If we get these three in, pretty sure we are in a good spot. The other items in our to-do list are not so much "go do code" as "while doing the validations for the release, make sure these things have been addressed." These have been open months before and a lot has changed — more about verifying the expected behavior is actually correct. So in reality, three items, getting them to the finish line and iterating.

If any questions, anything else to chat about, we can also jump into that.

Bailey Hayes 14:41

Thank you Lucas. Anybody have questions for Lucas?

ossfellow 14:58

Quick question — the release to v2 will be along the way of moving to the main wasmcloud/wasmcloud repository? Because Lucas talked about it a couple sessions ago. I wanted to see — is it going to be different?

Bailey Hayes 15:24

That's still the plan. We're doing the best we can to make sure we don't impact v1 in any way possible while we're iterating.
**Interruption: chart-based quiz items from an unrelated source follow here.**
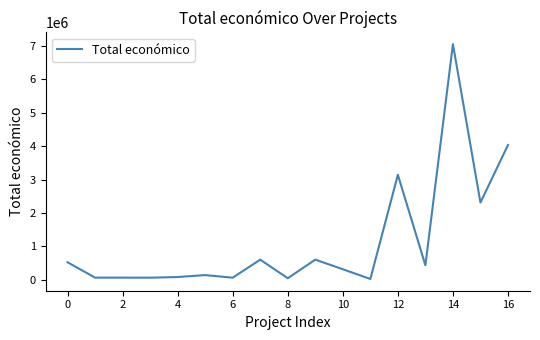

What is the greatest value displayed?

7056709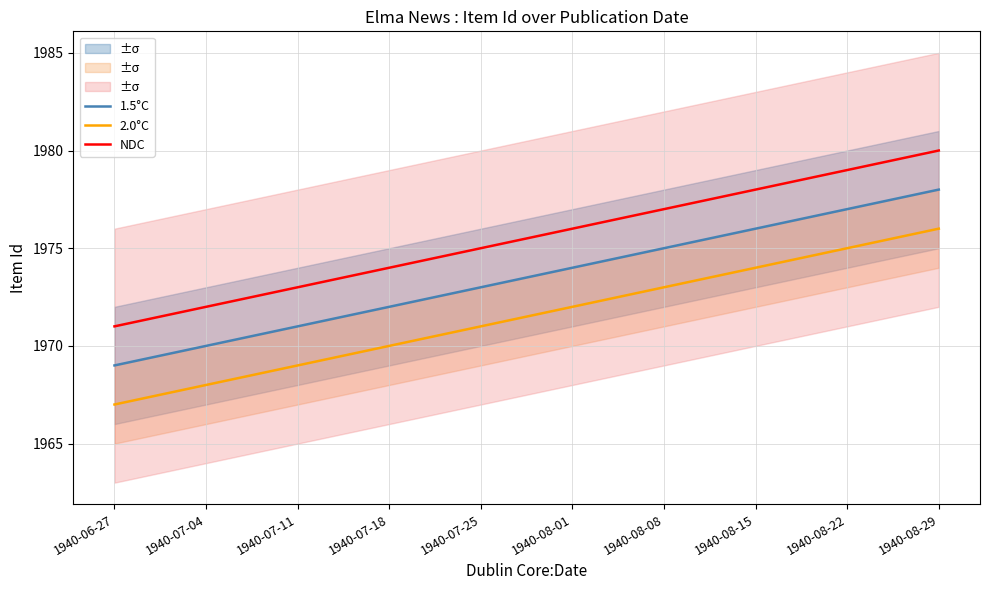

List the series in order of their peak value, lowest first.

2.0°C, 1.5°C, NDC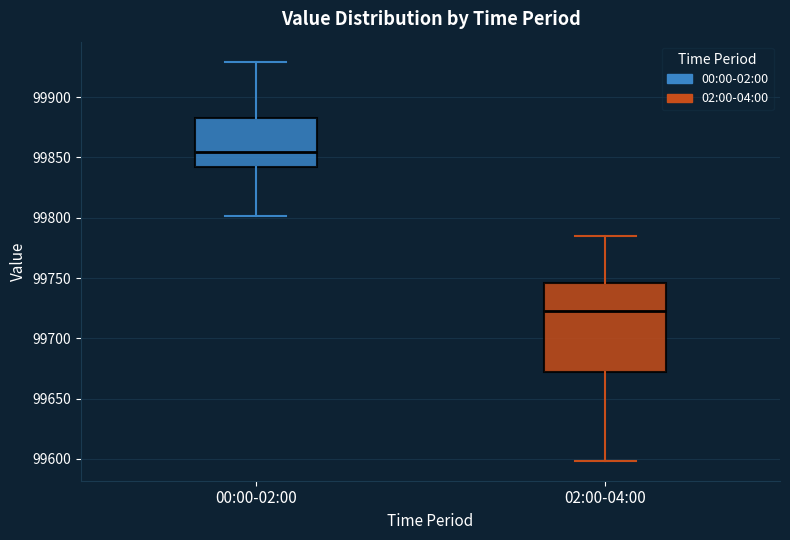

Reading left to right, read every box against the y-axis: the position of its median line, the range the box covers, and the ends of its whiskers. The values are not printed on the chart, so give them approximately, as read against the axis.

00:00-02:00: median 99855, box 99840 to 99885, whiskers 99800 to 99930
02:00-04:00: median 99720, box 99670 to 99745, whiskers 99600 to 99785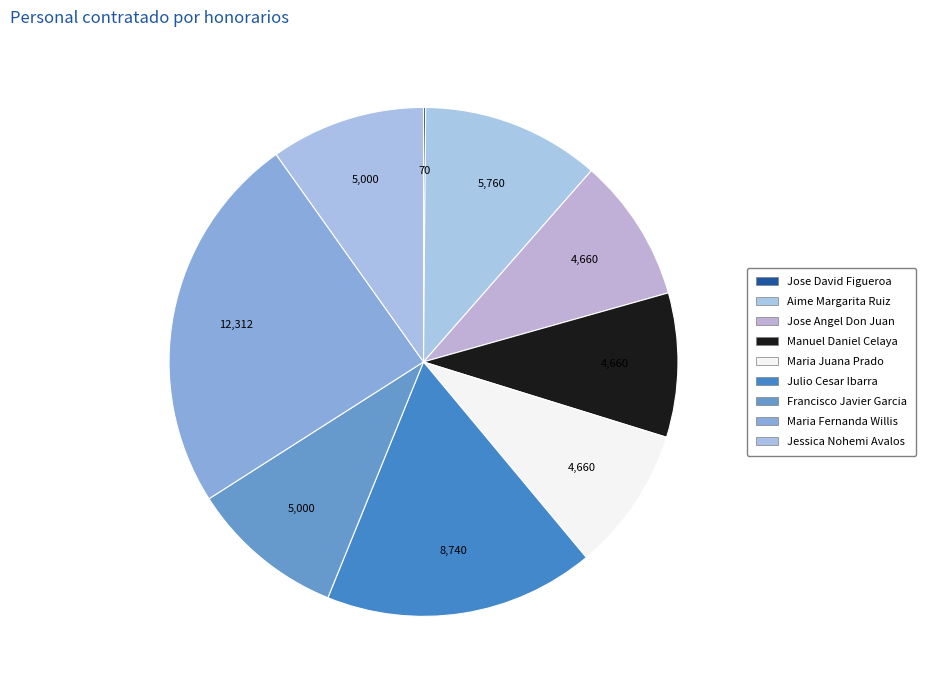

To the nearest percent, what is the difference between the largest and smallest slice percentages?

24%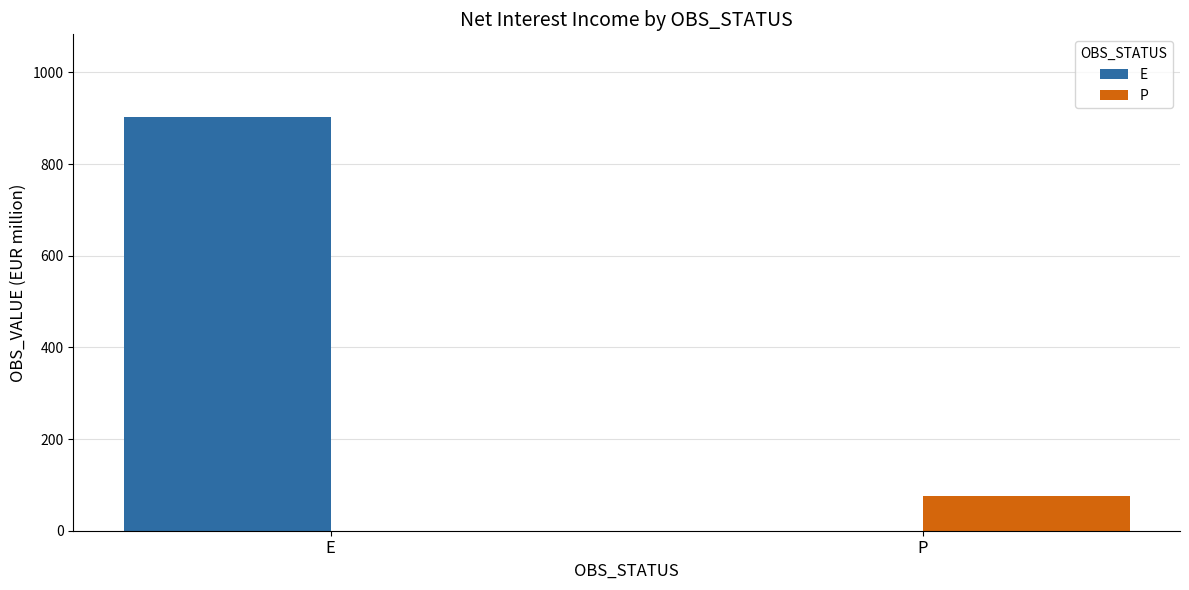

The P series shows 75.0 at P. True or false?

True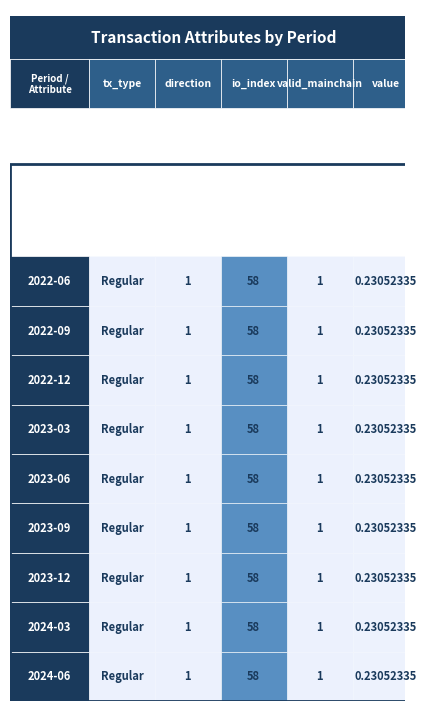

Reading right to left, transcribe all the data shown in this chart.

2022-06: 0.2	1.0	58.0	1.0	1.0
2022-09: 0.2	1.0	58.0	1.0	1.0
2022-12: 0.2	1.0	58.0	1.0	1.0
2023-03: 0.2	1.0	58.0	1.0	1.0
2023-06: 0.2	1.0	58.0	1.0	1.0
2023-09: 0.2	1.0	58.0	1.0	1.0
2023-12: 0.2	1.0	58.0	1.0	1.0
2024-03: 0.2	1.0	58.0	1.0	1.0
2024-06: 0.2	1.0	58.0	1.0	1.0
But once we are ready and v2 is officially our latest supported major version — what we'll do (Lucas correct me if I get this wrong): effectively move what is wasmCloud v1 as its own repo out of our main wasmcloud/wasmcloud, and move what we have in wash as wasmcloud/wasmcloud. We'll be releasing artifacts from wasmcloud/wasmcloud.

ossfellow 16:02

Awesome. Thank you.

Bailey Hayes 16:12

Good question. Anybody else? One thing for RC6 — now that it's out, we're updating documentation. wasmcloud.com is being updated for it. Eric did a first pass already, that's up in PR. He's going to update it today. We'll probably land it tomorrow or so. Eric, want to speak to that?

Eric 16:38

You said it all — it's up in the PR, you should see it merging today.

Bailey Hayes 16:43

That'll be helpful — there were obviously config changes as part of this. Most people's step to update will be updating their config to match the new schema if they're using the RC6 binary. Lucas added a version identifier that's optional — you don't have to put that in your config YAML, but it's one way to see drift, and it'll help us going forward as we stabilize, having a set version we can keep as part of our schema.

Thank you Eric for taking a swing on that doc — we'll post a link to it once it lands in wasmCloud Slack.

I called out two other issues of the week. I really enjoyed the conversation Lucas and Pavel were having on API design — going to drop this link in chat. It's wash issue #230, iterating through API refinements we want to make. A lot of that has already landed as part of correctness — the context PRs Lucas reviewed and merged.

On the other side — Lucas called out we already added additional lints to prevent panics. Those were high priority. There are a lot of others I'd like to add to improve code quality, but not as high priority. I've called them out in issue #235. I plan on Claude and I iterating on that in the background, but it is definitely lower priority and non-blocking for our release. More focused on getting correctness and making sure we're feature-complete so we can release.

I think that's all today. Anybody have other topics? Community announcements, anything? Anybody get a talk accepted?

Bailey Hayes 19:06

I know a few awesome cloud talks that got accepted, but I'll keep that as a secret. Alrighty — thank you everybody. Hope you have a wonderful rest of your week. Bye.